_WHAT TO PRODUCE_
A word-for-word copy of the entries is needed, and it should contain no images.

_DATA_
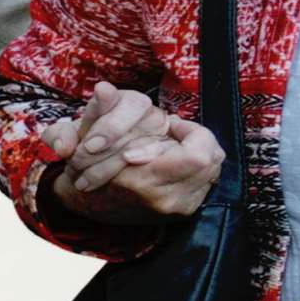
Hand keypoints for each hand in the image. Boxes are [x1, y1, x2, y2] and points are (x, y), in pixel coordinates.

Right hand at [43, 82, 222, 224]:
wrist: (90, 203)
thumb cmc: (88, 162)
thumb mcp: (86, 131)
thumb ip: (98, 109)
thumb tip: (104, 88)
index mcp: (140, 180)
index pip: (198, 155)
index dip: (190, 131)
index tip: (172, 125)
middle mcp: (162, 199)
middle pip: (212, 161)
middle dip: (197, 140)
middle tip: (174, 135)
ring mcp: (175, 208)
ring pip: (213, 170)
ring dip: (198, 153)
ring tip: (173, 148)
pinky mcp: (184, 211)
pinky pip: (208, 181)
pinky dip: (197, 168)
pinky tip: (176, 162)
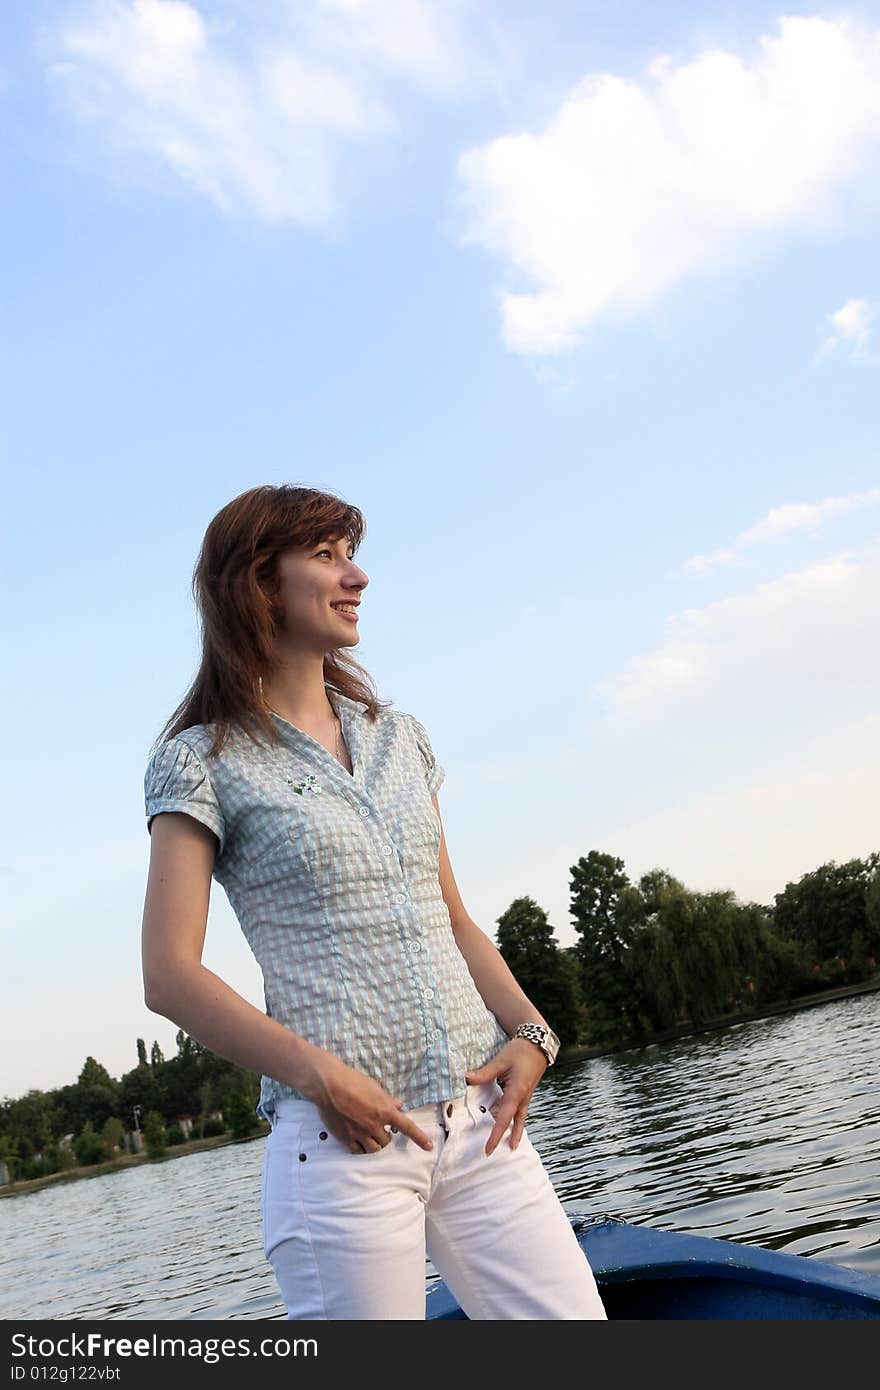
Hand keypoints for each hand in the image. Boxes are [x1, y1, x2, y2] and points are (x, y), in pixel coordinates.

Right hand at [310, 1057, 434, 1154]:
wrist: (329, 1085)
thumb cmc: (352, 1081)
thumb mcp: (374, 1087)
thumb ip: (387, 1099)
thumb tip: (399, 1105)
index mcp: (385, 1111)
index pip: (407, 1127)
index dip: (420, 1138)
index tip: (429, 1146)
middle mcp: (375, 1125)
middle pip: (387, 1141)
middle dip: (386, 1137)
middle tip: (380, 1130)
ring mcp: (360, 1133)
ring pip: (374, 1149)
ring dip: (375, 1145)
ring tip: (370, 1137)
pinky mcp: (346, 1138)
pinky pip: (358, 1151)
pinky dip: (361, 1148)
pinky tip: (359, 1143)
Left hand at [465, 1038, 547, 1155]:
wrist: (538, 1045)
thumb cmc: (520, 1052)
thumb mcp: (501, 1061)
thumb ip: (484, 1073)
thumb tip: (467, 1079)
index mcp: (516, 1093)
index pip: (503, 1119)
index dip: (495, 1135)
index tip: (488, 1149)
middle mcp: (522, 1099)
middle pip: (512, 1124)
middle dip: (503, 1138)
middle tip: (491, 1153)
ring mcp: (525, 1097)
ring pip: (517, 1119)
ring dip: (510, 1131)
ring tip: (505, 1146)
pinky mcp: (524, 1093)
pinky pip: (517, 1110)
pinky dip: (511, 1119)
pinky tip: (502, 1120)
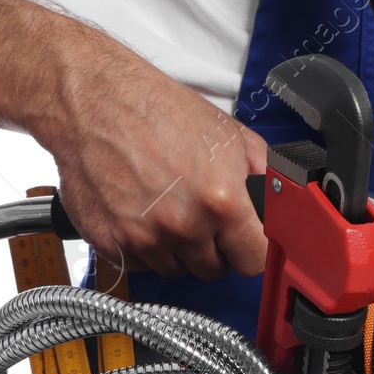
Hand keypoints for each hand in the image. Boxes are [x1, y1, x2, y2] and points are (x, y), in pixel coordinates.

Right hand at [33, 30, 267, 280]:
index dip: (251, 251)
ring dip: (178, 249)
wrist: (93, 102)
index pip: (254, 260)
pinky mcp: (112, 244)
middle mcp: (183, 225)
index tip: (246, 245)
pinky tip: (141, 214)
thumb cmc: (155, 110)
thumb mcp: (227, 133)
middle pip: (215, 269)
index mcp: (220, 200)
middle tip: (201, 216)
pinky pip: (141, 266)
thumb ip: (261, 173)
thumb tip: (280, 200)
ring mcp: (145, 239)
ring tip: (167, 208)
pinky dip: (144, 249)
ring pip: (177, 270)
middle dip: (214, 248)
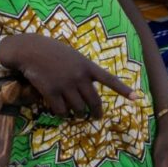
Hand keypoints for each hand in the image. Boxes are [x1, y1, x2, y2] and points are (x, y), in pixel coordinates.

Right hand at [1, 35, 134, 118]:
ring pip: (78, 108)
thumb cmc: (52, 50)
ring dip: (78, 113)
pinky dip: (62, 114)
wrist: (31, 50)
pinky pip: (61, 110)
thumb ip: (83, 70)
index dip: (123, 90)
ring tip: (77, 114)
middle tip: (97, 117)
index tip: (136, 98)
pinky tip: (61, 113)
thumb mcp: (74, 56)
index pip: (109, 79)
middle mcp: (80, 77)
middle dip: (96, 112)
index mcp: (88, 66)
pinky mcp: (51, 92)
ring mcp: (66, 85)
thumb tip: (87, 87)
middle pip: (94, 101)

_WRITTEN RESPONSE_
Hand keypoints for each hand in the image. Boxes are [x1, y1, x2, y2] and points are (x, y), in pixel coordinates.

Right hand at [43, 82, 222, 224]:
wrist: (90, 203)
thumb cmc: (88, 162)
thumb mcp: (86, 131)
thumb ip: (98, 109)
thumb tip: (104, 88)
index mcp: (140, 180)
index pip: (198, 155)
index dip: (190, 131)
index tip: (172, 125)
middle mcp: (162, 199)
middle pip: (212, 161)
middle dip: (197, 140)
middle tip: (174, 135)
ring mcp: (175, 208)
ring pip: (213, 170)
ring dip: (198, 153)
ring tip: (173, 148)
pinky mcp: (184, 211)
pinky pip: (208, 181)
pinky dip: (197, 168)
pinky tip: (176, 162)
Hand keypoints for each hand in the image. Boxes are [x1, y1, x2, y2] and points are (x, y), in pixel coordinates.

Right hand at [310, 1057, 434, 1154]:
wrist: (329, 1085)
thumb cmc: (352, 1081)
thumb mcp: (374, 1087)
thumb ip: (387, 1099)
thumb tip: (399, 1105)
index mcp: (385, 1111)
index pip: (407, 1127)
index dip: (420, 1138)
index tip: (429, 1146)
middle mcp: (375, 1125)
middle pip: (387, 1141)
middle dip: (386, 1137)
middle tip: (380, 1130)
ring mcp: (360, 1133)
ring pip: (374, 1149)
ring dip: (375, 1145)
ring tip: (370, 1137)
pinky mcp: (346, 1138)
pinky pip: (358, 1151)
pinky dip: (361, 1148)
pinky tip: (359, 1143)
Left hand at [465, 1038, 547, 1155]:
wrist: (538, 1045)
thumb cmc: (520, 1052)
thumb mcp: (501, 1061)
thumb ip: (484, 1073)
thumb tip: (467, 1079)
index mcp: (516, 1093)
index pip: (503, 1119)
index dip: (495, 1135)
index tip: (488, 1149)
middle mcp: (522, 1099)
middle pip: (512, 1124)
middle dip: (503, 1138)
middle tip: (491, 1153)
ring mcp: (525, 1097)
ring pip: (517, 1119)
ring dip: (510, 1131)
ring tip: (505, 1146)
pinky mcp: (524, 1093)
pinky pip: (517, 1110)
pinky dip: (511, 1119)
pinky tip: (502, 1120)
Hand keypoints for each hand in the image. Boxes are [x1, y1, x2, y2] and points are (x, y), in pixel coordinates.

Right hand at [33, 30, 267, 280]:
index dip: (251, 251)
ring dip: (178, 249)
wrist: (93, 102)
index pip: (254, 260)
pinky mcp: (112, 244)
middle mcp: (183, 225)
index tip: (246, 245)
pinky tip: (141, 214)
thumb cmc: (155, 110)
thumb mcp: (227, 133)
middle pip: (215, 269)
index mcp: (220, 200)
middle tip: (201, 216)
pinky pip: (141, 266)
thumb ip: (261, 173)
thumb tip: (280, 200)
ring mcp: (145, 239)
ring tip: (167, 208)
pinky dip: (144, 249)
ring pip: (177, 270)
middle dip: (214, 248)
Hand keypoints for each hand in the image. Boxes are [x1, y1, x2, y2] and points are (x, y), in pixel coordinates.

Right hand at [1, 35, 134, 118]:
ring pip: (78, 108)
thumb cmc: (52, 50)
ring dip: (78, 113)
pinky dip: (62, 114)
wrist: (31, 50)
pinky pip: (61, 110)
thumb ip: (83, 70)
index dip: (123, 90)
ring tip: (77, 114)
middle tip: (97, 117)
index tip: (136, 98)
pinky tip: (61, 113)
thumb mcp: (74, 56)
index pip: (109, 79)
middle mcp: (80, 77)
middle dip: (96, 112)
index mcp: (88, 66)
pinky mcp: (51, 92)
ring mcp: (66, 85)
thumb tip: (87, 87)
middle pip: (94, 101)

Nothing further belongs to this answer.